• [What to do] Reproduce, from the lines below, exactly the stretch that begins at the line containing "Add to your" and ends at the line containing "### 3. Use with AI Agents", both included.

### Material to process

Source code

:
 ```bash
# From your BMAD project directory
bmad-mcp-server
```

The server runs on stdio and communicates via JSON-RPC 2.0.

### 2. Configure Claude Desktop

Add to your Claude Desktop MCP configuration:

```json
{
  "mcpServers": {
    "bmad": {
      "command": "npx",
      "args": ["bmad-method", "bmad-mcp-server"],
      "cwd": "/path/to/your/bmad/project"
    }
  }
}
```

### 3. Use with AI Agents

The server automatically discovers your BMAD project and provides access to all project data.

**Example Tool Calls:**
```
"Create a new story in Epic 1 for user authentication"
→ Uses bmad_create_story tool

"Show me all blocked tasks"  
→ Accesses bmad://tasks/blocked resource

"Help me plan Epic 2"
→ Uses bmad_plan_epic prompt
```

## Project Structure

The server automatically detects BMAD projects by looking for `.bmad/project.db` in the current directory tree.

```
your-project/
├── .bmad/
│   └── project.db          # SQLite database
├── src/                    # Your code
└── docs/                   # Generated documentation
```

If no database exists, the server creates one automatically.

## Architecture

######

• [Solution to this problem]
Add to your Claude Desktop MCP configuration:

```json
{
  "mcpServers": {
    "bmad": {
      "command": "npx",
      "args": ["bmad-method", "bmad-mcp-server"],
      "cwd": "/path/to/your/bmad/project"
    }
  }
}
```

### 3. Use with AI Agents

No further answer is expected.